By Derick Tsimba
Zimbabwe has the potential of becoming a Southern Africa power hub, exporting electricity within the region following the signing of the 2000 Mega Watts (MW) solar power deal with United Arab Emirates (UAE).
Southern Africa comprises of developing nations which require continuous supply of power to maximize production of goods and services.
Shortages of power continue to be detrimental on productivity to a greater extent in Southern Africa as in the case of South Africa, in Johannesburg were power cuts by Eskom during this month of December 2019 have left industries and homes in the dark for long hours.
Eskom made it known to the public that load shedding would remain high for some time owing to its incapacitation to produce the required amount of electricity owing to its systems vulnerability and unreliability which led it to put in place a stage two load shedding schedule.
According to Eskom spokesperson Dikatso Mothae, the South African cash-strapped power generator indicated loss of units resulting in an increase of diesel and water usage to generate electricity, leading to the inability to conserve both resources to minimise power cuts.
In East Africa, Ethiopia has equally been facing electricity shortages owing to similar challenges of increased demand of electricity.

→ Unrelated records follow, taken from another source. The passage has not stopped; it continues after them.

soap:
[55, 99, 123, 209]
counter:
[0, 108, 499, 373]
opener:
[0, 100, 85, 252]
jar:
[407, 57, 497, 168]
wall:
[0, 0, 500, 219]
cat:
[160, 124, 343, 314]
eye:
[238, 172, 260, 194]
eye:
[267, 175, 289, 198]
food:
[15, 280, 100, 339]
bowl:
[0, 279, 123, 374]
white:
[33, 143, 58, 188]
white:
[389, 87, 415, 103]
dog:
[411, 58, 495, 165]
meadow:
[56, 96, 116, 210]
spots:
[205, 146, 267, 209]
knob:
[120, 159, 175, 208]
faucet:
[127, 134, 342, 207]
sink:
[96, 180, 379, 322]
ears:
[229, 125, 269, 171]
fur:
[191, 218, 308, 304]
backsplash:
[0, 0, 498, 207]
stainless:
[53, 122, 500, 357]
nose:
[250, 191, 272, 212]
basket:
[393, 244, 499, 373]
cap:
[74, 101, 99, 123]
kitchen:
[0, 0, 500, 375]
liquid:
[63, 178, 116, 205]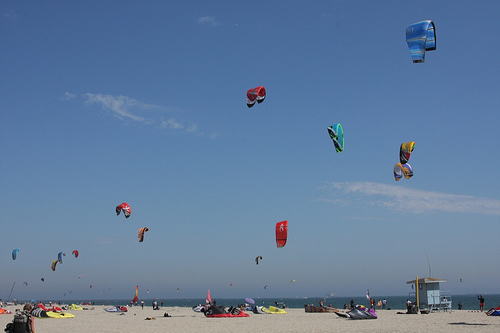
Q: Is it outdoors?
A: Yes, it is outdoors.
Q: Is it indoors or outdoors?
A: It is outdoors.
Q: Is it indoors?
A: No, it is outdoors.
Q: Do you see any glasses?
A: No, there are no glasses.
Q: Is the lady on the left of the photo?
A: Yes, the lady is on the left of the image.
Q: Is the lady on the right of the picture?
A: No, the lady is on the left of the image.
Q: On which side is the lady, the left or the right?
A: The lady is on the left of the image.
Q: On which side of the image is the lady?
A: The lady is on the left of the image.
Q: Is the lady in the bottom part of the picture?
A: Yes, the lady is in the bottom of the image.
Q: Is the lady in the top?
A: No, the lady is in the bottom of the image.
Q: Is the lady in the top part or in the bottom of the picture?
A: The lady is in the bottom of the image.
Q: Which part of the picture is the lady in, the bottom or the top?
A: The lady is in the bottom of the image.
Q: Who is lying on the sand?
A: The lady is lying on the sand.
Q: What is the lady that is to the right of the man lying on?
A: The lady is lying on the sand.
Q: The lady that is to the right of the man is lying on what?
A: The lady is lying on the sand.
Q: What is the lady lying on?
A: The lady is lying on the sand.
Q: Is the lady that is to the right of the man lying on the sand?
A: Yes, the lady is lying on the sand.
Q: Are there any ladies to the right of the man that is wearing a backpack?
A: Yes, there is a lady to the right of the man.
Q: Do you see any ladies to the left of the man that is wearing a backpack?
A: No, the lady is to the right of the man.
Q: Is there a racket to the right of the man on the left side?
A: No, there is a lady to the right of the man.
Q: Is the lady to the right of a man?
A: Yes, the lady is to the right of a man.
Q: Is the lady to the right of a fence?
A: No, the lady is to the right of a man.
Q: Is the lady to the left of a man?
A: No, the lady is to the right of a man.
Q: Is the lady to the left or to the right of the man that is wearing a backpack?
A: The lady is to the right of the man.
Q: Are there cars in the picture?
A: No, there are no cars.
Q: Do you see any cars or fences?
A: No, there are no cars or fences.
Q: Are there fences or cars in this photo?
A: No, there are no cars or fences.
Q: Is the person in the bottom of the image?
A: Yes, the person is in the bottom of the image.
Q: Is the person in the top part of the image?
A: No, the person is in the bottom of the image.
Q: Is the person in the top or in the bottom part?
A: The person is in the bottom of the image.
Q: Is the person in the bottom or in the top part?
A: The person is in the bottom of the image.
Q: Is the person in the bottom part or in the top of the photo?
A: The person is in the bottom of the image.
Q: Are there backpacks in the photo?
A: Yes, there is a backpack.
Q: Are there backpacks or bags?
A: Yes, there is a backpack.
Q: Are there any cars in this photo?
A: No, there are no cars.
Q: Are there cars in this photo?
A: No, there are no cars.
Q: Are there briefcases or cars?
A: No, there are no cars or briefcases.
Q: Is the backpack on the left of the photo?
A: Yes, the backpack is on the left of the image.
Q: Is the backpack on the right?
A: No, the backpack is on the left of the image.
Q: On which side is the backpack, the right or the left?
A: The backpack is on the left of the image.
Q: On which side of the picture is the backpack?
A: The backpack is on the left of the image.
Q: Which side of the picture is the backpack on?
A: The backpack is on the left of the image.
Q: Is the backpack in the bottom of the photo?
A: Yes, the backpack is in the bottom of the image.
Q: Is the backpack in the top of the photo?
A: No, the backpack is in the bottom of the image.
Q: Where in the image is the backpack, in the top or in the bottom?
A: The backpack is in the bottom of the image.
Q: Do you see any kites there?
A: Yes, there is a kite.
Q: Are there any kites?
A: Yes, there is a kite.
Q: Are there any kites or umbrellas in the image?
A: Yes, there is a kite.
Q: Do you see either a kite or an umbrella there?
A: Yes, there is a kite.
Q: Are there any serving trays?
A: No, there are no serving trays.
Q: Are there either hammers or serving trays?
A: No, there are no serving trays or hammers.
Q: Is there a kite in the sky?
A: Yes, there is a kite in the sky.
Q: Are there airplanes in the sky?
A: No, there is a kite in the sky.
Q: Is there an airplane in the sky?
A: No, there is a kite in the sky.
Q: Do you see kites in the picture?
A: Yes, there is a kite.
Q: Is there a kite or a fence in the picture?
A: Yes, there is a kite.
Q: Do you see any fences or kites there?
A: Yes, there is a kite.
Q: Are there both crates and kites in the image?
A: No, there is a kite but no crates.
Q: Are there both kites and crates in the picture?
A: No, there is a kite but no crates.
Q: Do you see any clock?
A: No, there are no clocks.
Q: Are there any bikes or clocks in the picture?
A: No, there are no clocks or bikes.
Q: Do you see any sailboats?
A: No, there are no sailboats.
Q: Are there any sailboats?
A: No, there are no sailboats.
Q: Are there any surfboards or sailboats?
A: No, there are no sailboats or surfboards.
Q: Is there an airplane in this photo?
A: No, there are no airplanes.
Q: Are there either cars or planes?
A: No, there are no planes or cars.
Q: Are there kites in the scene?
A: Yes, there is a kite.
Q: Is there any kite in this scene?
A: Yes, there is a kite.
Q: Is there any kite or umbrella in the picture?
A: Yes, there is a kite.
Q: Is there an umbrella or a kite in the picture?
A: Yes, there is a kite.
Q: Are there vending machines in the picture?
A: No, there are no vending machines.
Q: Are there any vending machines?
A: No, there are no vending machines.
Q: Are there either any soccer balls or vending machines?
A: No, there are no vending machines or soccer balls.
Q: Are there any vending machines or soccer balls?
A: No, there are no vending machines or soccer balls.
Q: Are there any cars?
A: No, there are no cars.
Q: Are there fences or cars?
A: No, there are no cars or fences.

To date, the country experiences energy shortages and load shedding as it continues to struggle to provide electricity for it’s close to 105 million citizens. The country has abundant renewable energy resources with potential of generating electricity from hydroelectric, wind, solar and geothermal sources which has led its government Under GTP II (2015-2020), to increase the installed generation capacity by an additional 5,000 MW by 2022.
Similarly Zimbabwe has been experiencing power shortages as a result of increased demand for power and mechanical faults.
The countries industrial sector is being negatively affected by power cuts and most industries have resorted to scaling down or shutting down their operations completely, moving production elsewhere within the region.
Zimbabwe’s agriculture sector has been equally affected by power cuts which have resulted in reduction of the production of the wheat winter crop as we have experienced this year.
Currently, load-shedding can go up to 15 hours per day owing to low water levels at Kariba Dam and un-refurbished thermal power stations.
At most in Zimbabwe power generation should be expected to improve when the expansion of the Hwange Thermal Power Station units 7 and 8 becomes complete.
Hwange units 7 and 8 extensions will be generating power 24 hours a day amounting to a additional 600 MW to be fed into the national grid after the refurbishing works completion by China which is undertaking the project amounting to US$1, 5 billion.
An additional 2000 MW to be drawn from the solar field under the deal with UAE upon completion in the next 18 months will ensure the country gets back on its feet securely in terms of a stable supply of electricity for productive mining activities, industries and the agriculture sector.
President Emmerson Mnangagwa remains determined that government will attain Vision 2030 of an upper middle income economy, if Zimbabweans work towards its attainment.